25-10-2010, 08:27 PM
How much of the power (in % or anything) will a compressor generally add at full load to the system and hence to the condenser? I need to know so i will be able to calculate the right size condenser i need. Any rule of thumb for this perhaps?

One said i need to add all the power the comp use but that doesnt seem right for me since as i see quite a good portion should be cooled of with the fans. Another said half the power it use and that might seem more ok but it still feels a little high and a third said 1/10th but that seem a little to low so im lost. I would like to really know so i dont buy a unnecessary big condenser.

I have built many slightly smaller systems before where this havent been an issue i have just used a slightly bigger one based on estimations and this has worked perfectly under all the years. But now its time for a 10 times bigger system and of course also a bigger comp so this time i need to know.

Regards Henry

Peter_1
25-10-2010, 10:18 PM
Semi hermetic? Then all the power the compressor uses must be added.
Added to what? Corrected for what?
All those who says something different don't know what they're talking about.
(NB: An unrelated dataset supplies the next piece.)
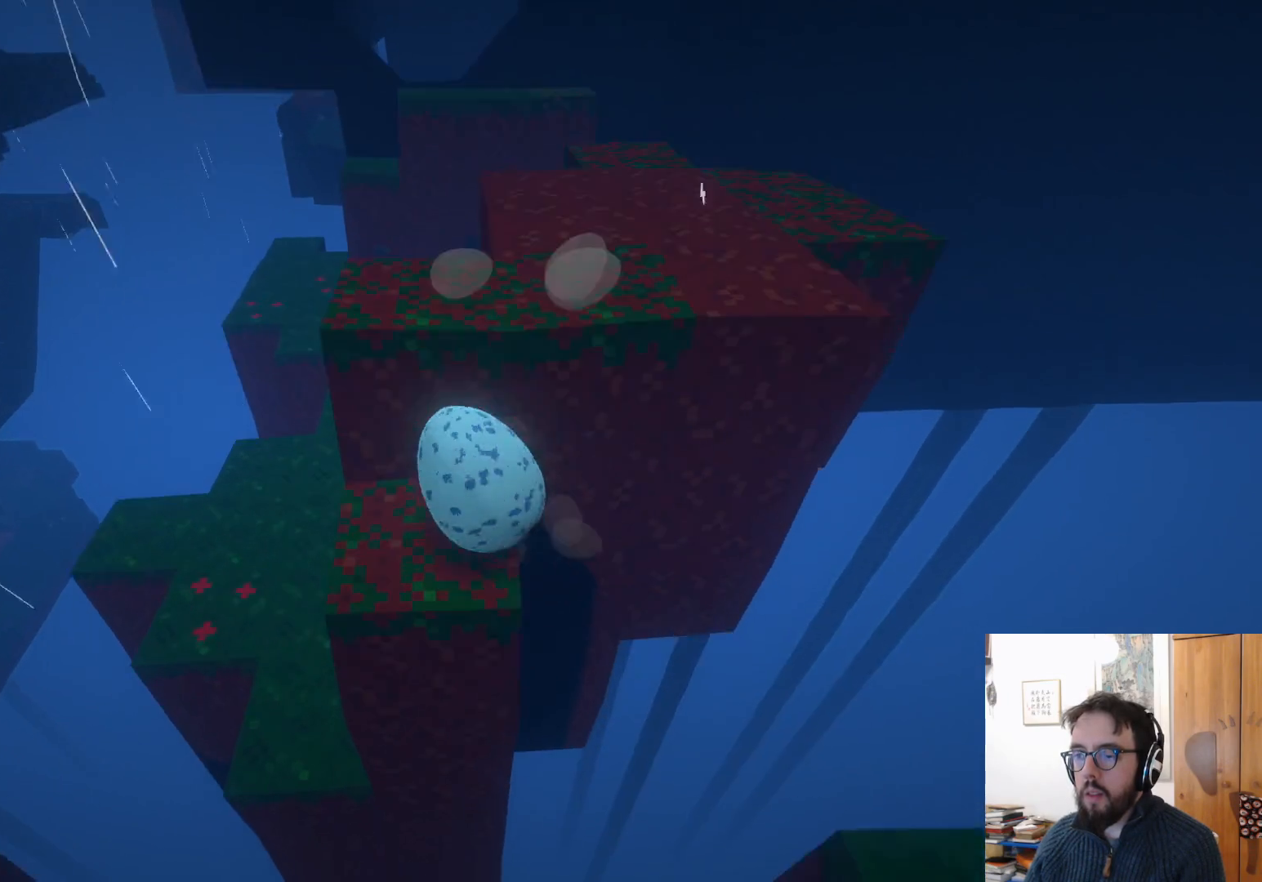
{"buttons": [], "left_stick": "down", "right_stick": "center", "events": [[283, "left_stick", "center"], [383, "left_stick", "down"]]}
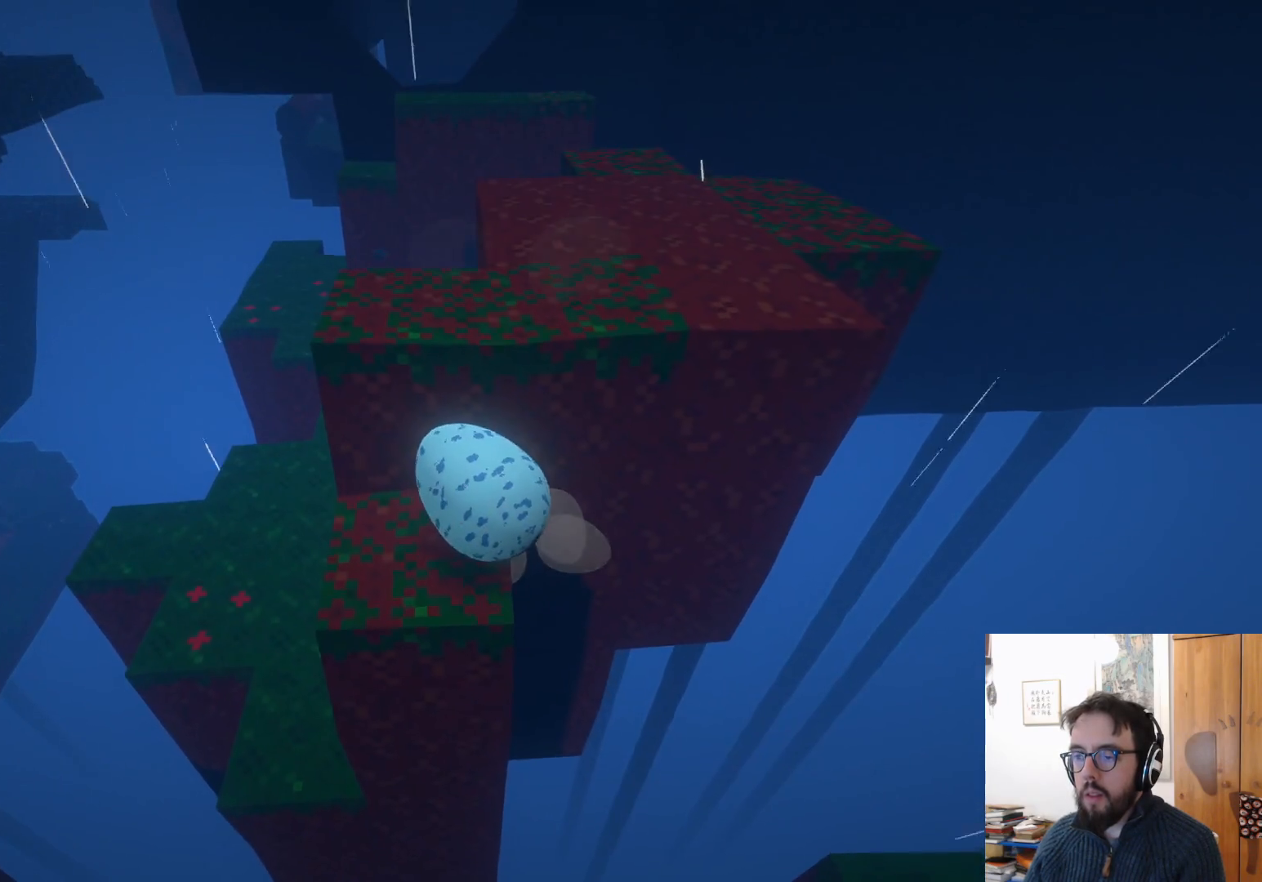
{"buttons": [], "left_stick": "up", "right_stick": "center", "events": [[100, "left_stick", "down-left"], [300, "left_stick", "center"], [433, "left_stick", "up"]]}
Apparently, they never understood the basics.

I can explain it also pure thermodynamic with theoretical or isentropic compression, corrected for heat loss of the compressor, corrected for additional superheat, drawing all this in a log p/h and prove that it is all the power. But it will make you not wiser.
Roy Dossat's book is a good start, a very good start.

Henry.
26-10-2010, 07:34 PM
No its a fully hermetic system, and im willing to learn.

Since the inlet gas to the compressor are always colder then the engine inside, well at least it should be, so will this cool the comp and draw and accumulate heat from it because of this.

At compression this extra outdrawn power from the comp had to be added to the overall power that the system will be designed for and then will be transferred away from the condenser.

You then have to have this in account when choosing the right condenser as i see it?

So the question in my case then is how much will the heated comp add to overall system when the compressor engine, according to datasheet, draw ~500W att -15C evap. It is cooled by 3m/s.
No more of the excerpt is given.